No Magazine Luiza, onde Cristina Mestres assumiu o cargo em maio de 2019, uma das primeiras ações foi implementar as pesquisas de pulso. Somente em 2020 foram aplicadas cinco. A ideia, segundo a profissional, é conduzir estudos de forma mais rápida, muitas vezes temáticos, ou para grupos específicos, com o objetivo de medir o clima da empresa com mais rapidez. “Hoje uma pesquisa anual não combina mais com a velocidade da companhia”, explica. Questionários aplicados neste momento, por exemplo, serviram para entender tanto as necessidades dos colaboradores em trabalho remoto como dos que continuaram atuando presencialmente. As respostas mostraram que quem estava em sistema home office sentia falta de uma melhor gestão de horários, com uma rotina definida, e momentos de interação que não fossem apenas calls com demandas de trabalho. Já um grupo específico da área de logística apresentava sinais de sobrecarga pelo aumento da demanda durante o isolamento social. “Era uma área nova e a questão principal era a integração”, conta Cristina. As soluções, nesses casos, envolveram tanto acelerar o processo de adaptação da nova unidade como estabelecer horários mais definidos para quem estava em casa e oferecer “cafés da tarde virtuais” para que os colaboradores pudessem se conectar com mais descontração. “Esta é uma área ‘cross’, que serve para criar uma cultura em todas as outras áreas”, explica Cristina, que tem formação em psicologia, já atuou como educadora e agora assume um posto no mundo corporativo pela primeira vez, após desenvolver treinamentos com o Magalu desde 2013. 
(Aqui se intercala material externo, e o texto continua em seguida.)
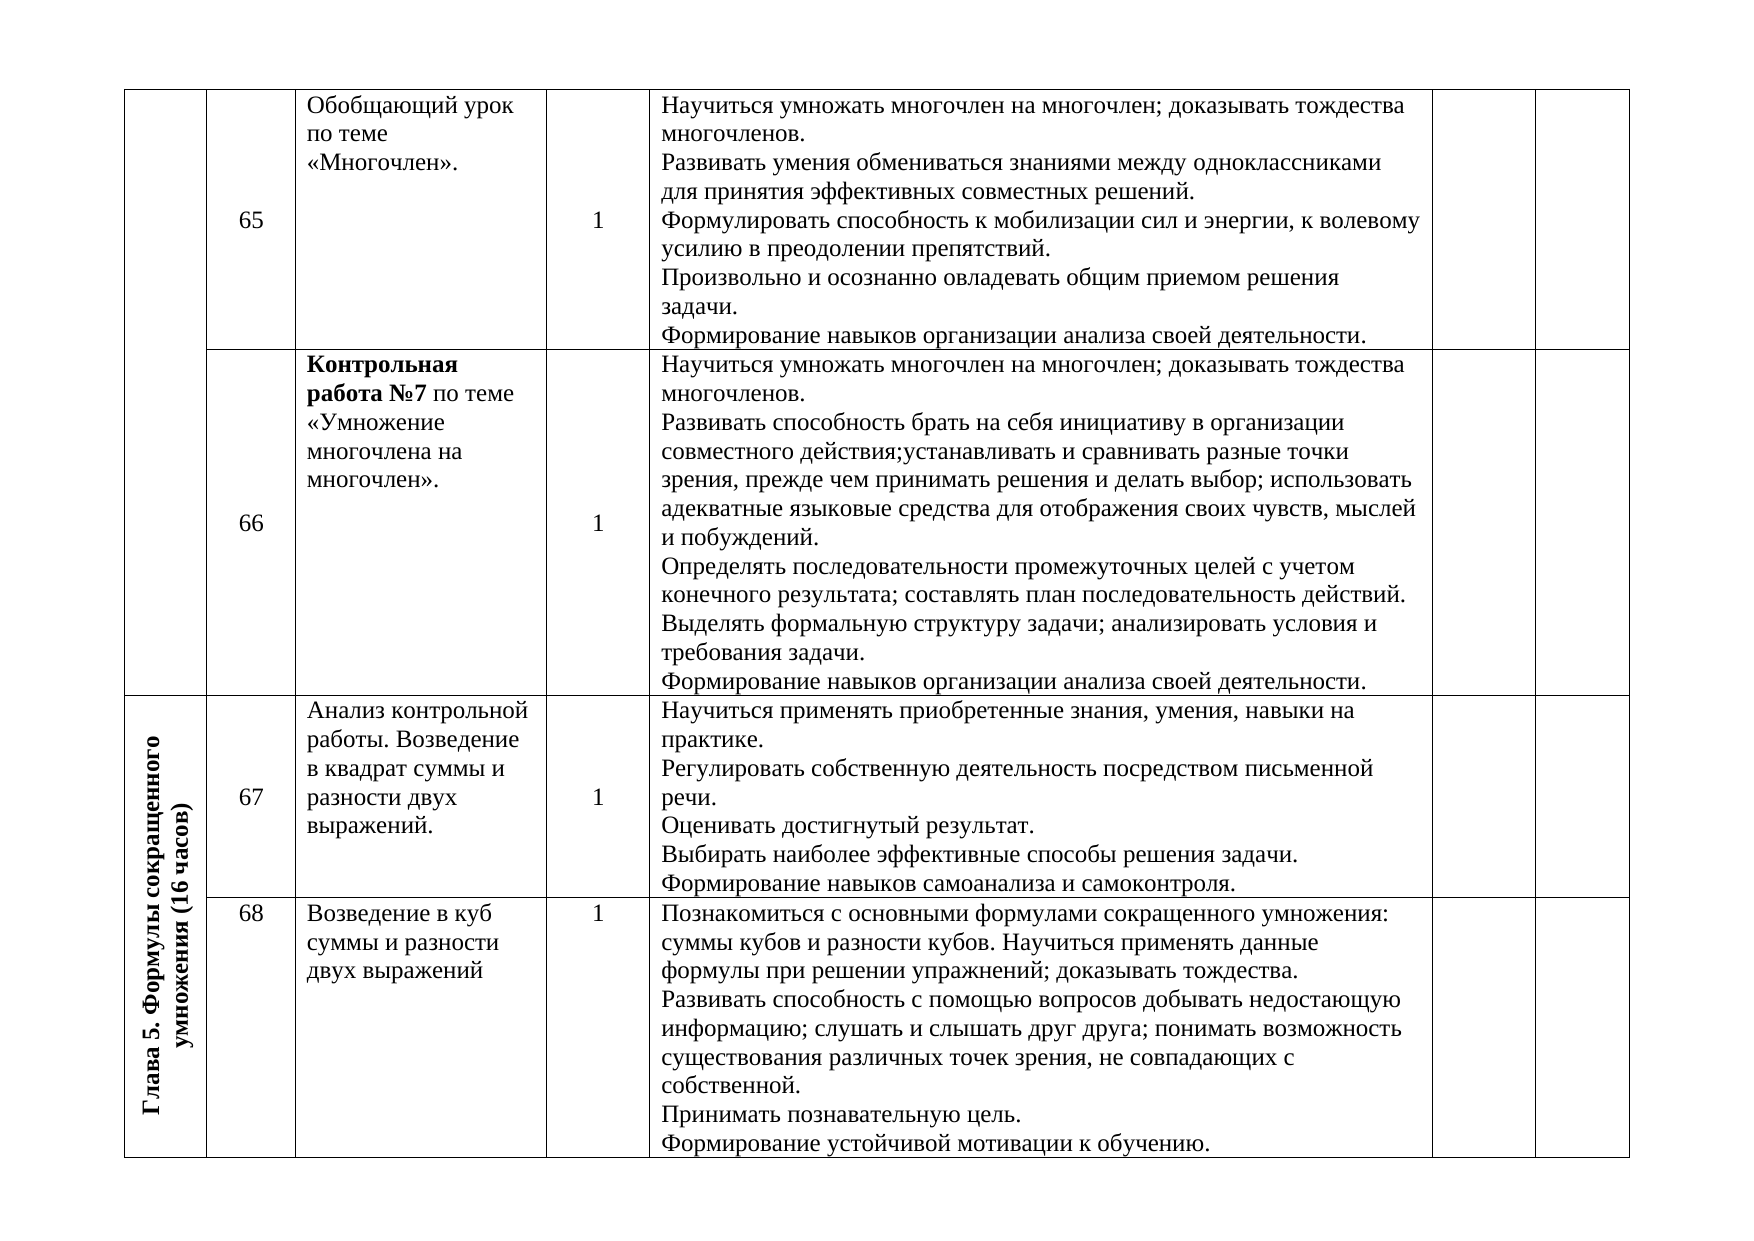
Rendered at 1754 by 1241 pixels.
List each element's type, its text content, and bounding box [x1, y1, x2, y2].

table_cell 66 [207, 350, 295, 694]
table_cell Анализ контрольной работы. Возведение в квадрат суммы и разности двух выражений. [296, 696, 546, 897]
table_cell Познакомиться с основными формулами сокращенного умножения: суммы кубов и разности кубов. Научиться применять данные формулы при решении упражнений; доказывать тождества. Развивать способность с помощью вопросов добывать недостающую информацию; слушать и слышать друг друга; понимать возможность существования различных точек зрения, не совпадающих с собственной. Принимать познавательную цель. Формирование устойчивой мотивации к обучению. [650, 898, 1432, 1157]
table_cell 1 [547, 90, 649, 348]
table_cell Научиться умножать многочлен на многочлен; доказывать тождества многочленов. Развивать способность брать на себя инициативу в организации совместного действия;устанавливать и сравнивать разные точки зрения, прежде чем принимать решения и делать выбор; использовать адекватные языковые средства для отображения своих чувств, мыслей и побуждений. Определять последовательности промежуточных целей с учетом конечного результата; составлять план последовательность действий. Выделять формальную структуру задачи; анализировать условия и требования задачи. Формирование навыков организации анализа своей деятельности. [650, 350, 1432, 694]
table_cell Контрольная работа №7 по теме «Умножение многочлена на многочлен». [296, 350, 546, 694]
table_cell 67 [207, 696, 295, 897]
table_cell [1536, 898, 1629, 1157]
table_cell [1536, 350, 1629, 694]
table_cell [1536, 90, 1629, 348]
table_cell 68 [207, 898, 295, 1157]
table_cell [1433, 898, 1535, 1157]
table_cell Научиться применять приобретенные знания, умения, навыки на практике. Регулировать собственную деятельность посредством письменной речи. Оценивать достигнутый результат. Выбирать наиболее эффективные способы решения задачи. Формирование навыков самоанализа и самоконтроля. [650, 696, 1432, 897]
table_cell 1 [547, 696, 649, 897]
table_cell Научиться умножать многочлен на многочлен; доказывать тождества многочленов. Развивать умения обмениваться знаниями между одноклассниками для принятия эффективных совместных решений. Формулировать способность к мобилизации сил и энергии, к волевому усилию в преодолении препятствий. Произвольно и осознанно овладевать общим приемом решения задачи. Формирование навыков организации анализа своей деятельности. [650, 90, 1432, 348]
table_cell [1536, 696, 1629, 897]
table_cell Обобщающий урок по теме «Многочлен». [296, 90, 546, 348]
table_cell [1433, 350, 1535, 694]
table_cell Возведение в куб суммы и разности двух выражений [296, 898, 546, 1157]
table_cell Глава 5. Формулы сокращенного умножения (16 часов) [125, 696, 206, 1157]
table_cell 1 [547, 350, 649, 694]
table_cell 65 [207, 90, 295, 348]
table_cell [1433, 90, 1535, 348]
table_cell [1433, 696, 1535, 897]
table_cell 1 [547, 898, 649, 1157]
Cristina Mestres || Crédito: Divulgação

Como ela, a gerente de bem-estar Vivian Navarro, que assumiu o cargo na Basf em 2019, também foi responsável por implantar a área dentro da empresa. O conceito, que foi aprovado em janeiro, no entanto, acabou sendo atravessado pela Covid-19. Baseado em pilares como o bem-estar físico, emocional e financeiro, além do senso de contribuição, o setor na Basf tem oferecido desde aulas de ioga e mindfulness até rodas de conversas com especialistas e o lançamento de um serviço de apoio – e totalmente confidencial – com especialistas das áreas de psicologia, assistência social, finanças e jurídica. Embora o norte do trabalho continue o mesmo com a pandemia, de acordo com Vivian, temas como medo do luto, incerteza em relação ao futuro, relacionamento familiar e saúde acabaram sendo potencializados. “A quarentena reforçou a importância de debater esses temas e traçar estratégias inclusive no âmbito de flexibilidade de trabalho, mas o bem-estar no ambiente corporativo veio para ficar para além desse período. É uma área que vem se construindo passo a passo à medida que os colaboradores sentem o impacto de se cuidar”, afirma.
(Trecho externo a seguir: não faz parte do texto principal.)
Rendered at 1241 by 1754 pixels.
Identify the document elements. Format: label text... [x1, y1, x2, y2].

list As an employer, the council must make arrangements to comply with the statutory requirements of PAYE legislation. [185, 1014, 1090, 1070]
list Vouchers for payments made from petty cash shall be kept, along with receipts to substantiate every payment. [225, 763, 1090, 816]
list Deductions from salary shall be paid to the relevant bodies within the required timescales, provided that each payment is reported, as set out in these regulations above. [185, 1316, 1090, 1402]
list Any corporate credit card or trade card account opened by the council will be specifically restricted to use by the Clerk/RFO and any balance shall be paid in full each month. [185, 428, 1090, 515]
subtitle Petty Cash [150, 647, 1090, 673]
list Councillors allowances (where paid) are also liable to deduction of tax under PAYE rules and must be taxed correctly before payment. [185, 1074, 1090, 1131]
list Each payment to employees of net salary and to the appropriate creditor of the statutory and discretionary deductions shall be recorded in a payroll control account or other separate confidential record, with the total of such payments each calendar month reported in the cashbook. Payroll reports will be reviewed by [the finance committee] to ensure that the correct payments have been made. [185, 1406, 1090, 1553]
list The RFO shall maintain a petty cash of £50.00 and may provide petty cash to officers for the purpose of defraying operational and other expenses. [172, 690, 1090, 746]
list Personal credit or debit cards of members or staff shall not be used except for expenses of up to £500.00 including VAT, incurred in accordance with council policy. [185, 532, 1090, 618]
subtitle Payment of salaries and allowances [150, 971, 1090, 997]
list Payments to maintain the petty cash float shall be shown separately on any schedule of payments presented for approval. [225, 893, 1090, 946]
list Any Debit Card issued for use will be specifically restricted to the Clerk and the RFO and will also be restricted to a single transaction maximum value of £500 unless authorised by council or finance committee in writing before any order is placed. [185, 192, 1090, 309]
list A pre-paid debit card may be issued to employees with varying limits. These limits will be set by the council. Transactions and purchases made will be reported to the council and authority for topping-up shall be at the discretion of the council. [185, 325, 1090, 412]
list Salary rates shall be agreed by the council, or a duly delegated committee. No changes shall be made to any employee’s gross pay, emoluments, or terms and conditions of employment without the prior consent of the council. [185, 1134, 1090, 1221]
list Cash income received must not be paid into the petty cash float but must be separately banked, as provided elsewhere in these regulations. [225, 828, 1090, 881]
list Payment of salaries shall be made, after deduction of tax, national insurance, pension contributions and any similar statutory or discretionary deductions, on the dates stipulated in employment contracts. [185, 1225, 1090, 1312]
Vivian Navarro || Crédito: Divulgação

De acordo com Renata Rivetti, de fato, a pandemia serviu para que todos percebessem que não há separação entre a pessoa e a empresa. “As empresas estão dentro da nossa casa e se eu ficar esperando para ser feliz depois do trabalho, ficará difícil”, diz. “A companhia que não estiver preparada para aceitar uma gestão a distância, com confiança e empatia, vai ficar para trás.”
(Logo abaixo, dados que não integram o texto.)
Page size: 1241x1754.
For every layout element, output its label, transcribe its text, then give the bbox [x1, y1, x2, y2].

E, ao que parece, não é algo que nenhuma empresa deseja. As duas turmas ministradas pela Reconnect em novembro, para formação de novos Chief Happiness Officers (CHOs), tiveram suas vagas esgotadas e uma nova, que acontecerá em fevereiro, já caminha para isso. Durante a formação, que envolve três dias, há desde conteúdos teóricos, que abordam a “ciência da felicidade”, os ensinamentos do psicólogo Daniel Kahneman (ganhador do Prêmio Nobel em 2002) e a psicologia positiva, até a apresentação das atribuições de um CHO e uma metodologia prática para montar um plano de bem-estar. “O chief é o embaixador da felicidade na empresa, mas o trabalho dele não acontece sozinho. É preciso que todas as lideranças estejam engajadas e conscientes de que investir nos colaboradores, no fim, traz até mesmo resultados financeiros para as empresas.